Material for the task:
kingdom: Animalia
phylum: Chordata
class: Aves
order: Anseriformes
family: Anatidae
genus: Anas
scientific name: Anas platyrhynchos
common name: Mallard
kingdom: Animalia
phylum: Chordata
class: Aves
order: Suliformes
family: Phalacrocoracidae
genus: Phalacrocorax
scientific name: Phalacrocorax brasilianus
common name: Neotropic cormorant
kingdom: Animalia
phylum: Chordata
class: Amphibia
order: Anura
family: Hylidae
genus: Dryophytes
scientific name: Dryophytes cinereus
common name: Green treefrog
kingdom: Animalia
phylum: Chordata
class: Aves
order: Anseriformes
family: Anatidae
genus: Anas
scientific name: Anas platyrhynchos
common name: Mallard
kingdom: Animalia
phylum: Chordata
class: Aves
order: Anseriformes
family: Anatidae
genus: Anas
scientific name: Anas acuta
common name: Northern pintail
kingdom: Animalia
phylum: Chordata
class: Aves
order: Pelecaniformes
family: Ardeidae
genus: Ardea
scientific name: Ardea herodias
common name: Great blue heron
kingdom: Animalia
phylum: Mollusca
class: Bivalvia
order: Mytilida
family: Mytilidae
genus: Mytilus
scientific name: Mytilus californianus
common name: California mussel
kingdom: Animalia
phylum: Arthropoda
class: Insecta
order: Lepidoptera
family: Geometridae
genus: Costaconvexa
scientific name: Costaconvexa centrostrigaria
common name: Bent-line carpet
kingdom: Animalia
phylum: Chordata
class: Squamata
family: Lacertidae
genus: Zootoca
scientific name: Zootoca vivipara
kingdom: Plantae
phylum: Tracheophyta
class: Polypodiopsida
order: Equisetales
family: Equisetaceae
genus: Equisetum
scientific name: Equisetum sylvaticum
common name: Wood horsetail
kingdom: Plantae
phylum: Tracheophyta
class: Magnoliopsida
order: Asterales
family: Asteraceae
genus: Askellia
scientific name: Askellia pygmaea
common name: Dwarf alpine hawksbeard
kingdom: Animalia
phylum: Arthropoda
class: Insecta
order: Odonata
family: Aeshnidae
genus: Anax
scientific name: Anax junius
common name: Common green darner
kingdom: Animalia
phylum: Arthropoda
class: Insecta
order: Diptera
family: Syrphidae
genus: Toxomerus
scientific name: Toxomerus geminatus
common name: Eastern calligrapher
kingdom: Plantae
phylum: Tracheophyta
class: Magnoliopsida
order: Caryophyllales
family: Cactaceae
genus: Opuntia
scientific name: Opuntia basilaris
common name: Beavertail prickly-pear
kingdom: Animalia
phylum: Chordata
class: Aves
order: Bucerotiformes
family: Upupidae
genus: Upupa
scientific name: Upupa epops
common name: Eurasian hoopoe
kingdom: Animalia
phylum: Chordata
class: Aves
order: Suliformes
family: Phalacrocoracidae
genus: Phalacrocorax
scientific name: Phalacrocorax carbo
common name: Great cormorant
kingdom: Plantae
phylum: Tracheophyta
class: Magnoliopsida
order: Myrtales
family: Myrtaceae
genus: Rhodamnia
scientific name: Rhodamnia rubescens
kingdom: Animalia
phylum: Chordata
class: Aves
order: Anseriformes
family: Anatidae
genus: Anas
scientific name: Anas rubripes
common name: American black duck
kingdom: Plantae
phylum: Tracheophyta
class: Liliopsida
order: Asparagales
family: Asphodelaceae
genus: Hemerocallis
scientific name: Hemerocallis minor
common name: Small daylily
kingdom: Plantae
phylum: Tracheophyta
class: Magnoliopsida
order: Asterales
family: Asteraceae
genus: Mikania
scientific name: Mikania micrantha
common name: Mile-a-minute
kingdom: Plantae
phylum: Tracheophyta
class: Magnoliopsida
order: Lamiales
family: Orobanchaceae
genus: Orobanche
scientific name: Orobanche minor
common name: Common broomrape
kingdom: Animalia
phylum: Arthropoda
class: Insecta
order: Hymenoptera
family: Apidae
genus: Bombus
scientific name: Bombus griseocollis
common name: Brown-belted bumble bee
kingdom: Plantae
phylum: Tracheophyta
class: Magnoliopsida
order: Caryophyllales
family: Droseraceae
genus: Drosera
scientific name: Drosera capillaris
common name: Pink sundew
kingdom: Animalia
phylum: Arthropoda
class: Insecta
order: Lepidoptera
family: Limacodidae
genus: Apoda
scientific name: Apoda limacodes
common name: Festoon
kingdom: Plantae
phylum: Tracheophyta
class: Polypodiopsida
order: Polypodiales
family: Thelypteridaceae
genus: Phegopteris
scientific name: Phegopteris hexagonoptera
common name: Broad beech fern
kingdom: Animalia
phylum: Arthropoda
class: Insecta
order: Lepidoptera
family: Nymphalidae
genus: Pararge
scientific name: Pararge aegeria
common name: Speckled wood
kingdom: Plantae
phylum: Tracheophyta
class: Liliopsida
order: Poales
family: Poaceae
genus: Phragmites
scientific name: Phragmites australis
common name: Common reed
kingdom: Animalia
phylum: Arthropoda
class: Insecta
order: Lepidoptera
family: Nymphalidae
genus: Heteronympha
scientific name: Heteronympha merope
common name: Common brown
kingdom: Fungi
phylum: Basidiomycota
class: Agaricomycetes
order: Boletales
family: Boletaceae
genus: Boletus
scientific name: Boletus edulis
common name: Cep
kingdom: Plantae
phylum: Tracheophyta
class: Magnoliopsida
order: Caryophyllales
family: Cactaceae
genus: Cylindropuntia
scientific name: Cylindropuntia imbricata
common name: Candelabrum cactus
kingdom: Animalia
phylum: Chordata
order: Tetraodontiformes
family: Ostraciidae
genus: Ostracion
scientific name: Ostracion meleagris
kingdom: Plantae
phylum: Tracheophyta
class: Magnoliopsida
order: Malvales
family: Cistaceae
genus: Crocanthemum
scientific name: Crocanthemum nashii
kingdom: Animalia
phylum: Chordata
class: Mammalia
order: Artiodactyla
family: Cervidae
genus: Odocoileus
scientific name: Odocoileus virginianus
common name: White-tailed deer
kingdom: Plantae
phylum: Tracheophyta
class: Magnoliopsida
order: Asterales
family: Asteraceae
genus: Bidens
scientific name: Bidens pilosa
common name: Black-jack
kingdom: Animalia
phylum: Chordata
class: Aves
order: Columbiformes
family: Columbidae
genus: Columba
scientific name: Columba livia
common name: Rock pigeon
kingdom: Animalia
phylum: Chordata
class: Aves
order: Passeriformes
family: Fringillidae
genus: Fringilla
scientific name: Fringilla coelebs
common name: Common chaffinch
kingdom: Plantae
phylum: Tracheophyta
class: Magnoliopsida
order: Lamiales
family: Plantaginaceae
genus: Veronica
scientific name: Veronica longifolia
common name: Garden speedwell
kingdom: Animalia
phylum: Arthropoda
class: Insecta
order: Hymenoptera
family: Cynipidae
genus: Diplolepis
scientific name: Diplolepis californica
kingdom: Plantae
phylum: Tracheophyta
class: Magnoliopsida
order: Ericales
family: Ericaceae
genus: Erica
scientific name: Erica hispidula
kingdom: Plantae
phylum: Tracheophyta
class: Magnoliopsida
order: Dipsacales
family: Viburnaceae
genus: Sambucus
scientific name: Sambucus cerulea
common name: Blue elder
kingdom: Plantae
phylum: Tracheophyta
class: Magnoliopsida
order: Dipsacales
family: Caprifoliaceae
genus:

Prompt: Rewrite all of the material above, swapping "common name" for "vernacular name" everywhere it appears and leaving everything else unchanged.

Result below:
kingdom: Animalia
phylum: Chordata
class: Aves
order: Anseriformes
family: Anatidae
genus: Anas
scientific name: Anas platyrhynchos
vernacular name: Mallard
kingdom: Animalia
phylum: Chordata
class: Aves
order: Suliformes
family: Phalacrocoracidae
genus: Phalacrocorax
scientific name: Phalacrocorax brasilianus
vernacular name: Neotropic cormorant
kingdom: Animalia
phylum: Chordata
class: Amphibia
order: Anura
family: Hylidae
genus: Dryophytes
scientific name: Dryophytes cinereus
vernacular name: Green treefrog
kingdom: Animalia
phylum: Chordata
class: Aves
order: Anseriformes
family: Anatidae
genus: Anas
scientific name: Anas platyrhynchos
vernacular name: Mallard
kingdom: Animalia
phylum: Chordata
class: Aves
order: Anseriformes
family: Anatidae
genus: Anas
scientific name: Anas acuta
vernacular name: Northern pintail
kingdom: Animalia
phylum: Chordata
class: Aves
order: Pelecaniformes
family: Ardeidae
genus: Ardea
scientific name: Ardea herodias
vernacular name: Great blue heron
kingdom: Animalia
phylum: Mollusca
class: Bivalvia
order: Mytilida
family: Mytilidae
genus: Mytilus
scientific name: Mytilus californianus
vernacular name: California mussel
kingdom: Animalia
phylum: Arthropoda
class: Insecta
order: Lepidoptera
family: Geometridae
genus: Costaconvexa
scientific name: Costaconvexa centrostrigaria
vernacular name: Bent-line carpet
kingdom: Animalia
phylum: Chordata
class: Squamata
family: Lacertidae
genus: Zootoca
scientific name: Zootoca vivipara
kingdom: Plantae
phylum: Tracheophyta
class: Polypodiopsida
order: Equisetales
family: Equisetaceae
genus: Equisetum
scientific name: Equisetum sylvaticum
vernacular name: Wood horsetail
kingdom: Plantae
phylum: Tracheophyta
class: Magnoliopsida
order: Asterales
family: Asteraceae
genus: Askellia
scientific name: Askellia pygmaea
vernacular name: Dwarf alpine hawksbeard
kingdom: Animalia
phylum: Arthropoda
class: Insecta
order: Odonata
family: Aeshnidae
genus: Anax
scientific name: Anax junius
vernacular name: Common green darner
kingdom: Animalia
phylum: Arthropoda
class: Insecta
order: Diptera
family: Syrphidae
genus: Toxomerus
scientific name: Toxomerus geminatus
vernacular name: Eastern calligrapher
kingdom: Plantae
phylum: Tracheophyta
class: Magnoliopsida
order: Caryophyllales
family: Cactaceae
genus: Opuntia
scientific name: Opuntia basilaris
vernacular name: Beavertail prickly-pear
kingdom: Animalia
phylum: Chordata
class: Aves
order: Bucerotiformes
family: Upupidae
genus: Upupa
scientific name: Upupa epops
vernacular name: Eurasian hoopoe
kingdom: Animalia
phylum: Chordata
class: Aves
order: Suliformes
family: Phalacrocoracidae
genus: Phalacrocorax
scientific name: Phalacrocorax carbo
vernacular name: Great cormorant
kingdom: Plantae
phylum: Tracheophyta
class: Magnoliopsida
order: Myrtales
family: Myrtaceae
genus: Rhodamnia
scientific name: Rhodamnia rubescens
kingdom: Animalia
phylum: Chordata
class: Aves
order: Anseriformes
family: Anatidae
genus: Anas
scientific name: Anas rubripes
vernacular name: American black duck
kingdom: Plantae
phylum: Tracheophyta
class: Liliopsida
order: Asparagales
family: Asphodelaceae
genus: Hemerocallis
scientific name: Hemerocallis minor
vernacular name: Small daylily
kingdom: Plantae
phylum: Tracheophyta
class: Magnoliopsida
order: Asterales
family: Asteraceae
genus: Mikania
scientific name: Mikania micrantha
vernacular name: Mile-a-minute
kingdom: Plantae
phylum: Tracheophyta
class: Magnoliopsida
order: Lamiales
family: Orobanchaceae
genus: Orobanche
scientific name: Orobanche minor
vernacular name: Common broomrape
kingdom: Animalia
phylum: Arthropoda
class: Insecta
order: Hymenoptera
family: Apidae
genus: Bombus
scientific name: Bombus griseocollis
vernacular name: Brown-belted bumble bee
kingdom: Plantae
phylum: Tracheophyta
class: Magnoliopsida
order: Caryophyllales
family: Droseraceae
genus: Drosera
scientific name: Drosera capillaris
vernacular name: Pink sundew
kingdom: Animalia
phylum: Arthropoda
class: Insecta
order: Lepidoptera
family: Limacodidae
genus: Apoda
scientific name: Apoda limacodes
vernacular name: Festoon
kingdom: Plantae
phylum: Tracheophyta
class: Polypodiopsida
order: Polypodiales
family: Thelypteridaceae
genus: Phegopteris
scientific name: Phegopteris hexagonoptera
vernacular name: Broad beech fern
kingdom: Animalia
phylum: Arthropoda
class: Insecta
order: Lepidoptera
family: Nymphalidae
genus: Pararge
scientific name: Pararge aegeria
vernacular name: Speckled wood
kingdom: Plantae
phylum: Tracheophyta
class: Liliopsida
order: Poales
family: Poaceae
genus: Phragmites
scientific name: Phragmites australis
vernacular name: Common reed
kingdom: Animalia
phylum: Arthropoda
class: Insecta
order: Lepidoptera
family: Nymphalidae
genus: Heteronympha
scientific name: Heteronympha merope
vernacular name: Common brown
kingdom: Fungi
phylum: Basidiomycota
class: Agaricomycetes
order: Boletales
family: Boletaceae
genus: Boletus
scientific name: Boletus edulis
vernacular name: Cep
kingdom: Plantae
phylum: Tracheophyta
class: Magnoliopsida
order: Caryophyllales
family: Cactaceae
genus: Cylindropuntia
scientific name: Cylindropuntia imbricata
vernacular name: Candelabrum cactus
kingdom: Animalia
phylum: Chordata
order: Tetraodontiformes
family: Ostraciidae
genus: Ostracion
scientific name: Ostracion meleagris
kingdom: Plantae
phylum: Tracheophyta
class: Magnoliopsida
order: Malvales
family: Cistaceae
genus: Crocanthemum
scientific name: Crocanthemum nashii
kingdom: Animalia
phylum: Chordata
class: Mammalia
order: Artiodactyla
family: Cervidae
genus: Odocoileus
scientific name: Odocoileus virginianus
vernacular name: White-tailed deer
kingdom: Plantae
phylum: Tracheophyta
class: Magnoliopsida
order: Asterales
family: Asteraceae
genus: Bidens
scientific name: Bidens pilosa
vernacular name: Black-jack
kingdom: Animalia
phylum: Chordata
class: Aves
order: Columbiformes
family: Columbidae
genus: Columba
scientific name: Columba livia
vernacular name: Rock pigeon
kingdom: Animalia
phylum: Chordata
class: Aves
order: Passeriformes
family: Fringillidae
genus: Fringilla
scientific name: Fringilla coelebs
vernacular name: Common chaffinch
kingdom: Plantae
phylum: Tracheophyta
class: Magnoliopsida
order: Lamiales
family: Plantaginaceae
genus: Veronica
scientific name: Veronica longifolia
vernacular name: Garden speedwell
kingdom: Animalia
phylum: Arthropoda
class: Insecta
order: Hymenoptera
family: Cynipidae
genus: Diplolepis
scientific name: Diplolepis californica
kingdom: Plantae
phylum: Tracheophyta
class: Magnoliopsida
order: Ericales
family: Ericaceae
genus: Erica
scientific name: Erica hispidula
kingdom: Plantae
phylum: Tracheophyta
class: Magnoliopsida
order: Dipsacales
family: Viburnaceae
genus: Sambucus
scientific name: Sambucus cerulea
vernacular name: Blue elder
kingdom: Plantae
phylum: Tracheophyta
class: Magnoliopsida
order: Dipsacales
family: Caprifoliaceae
genus:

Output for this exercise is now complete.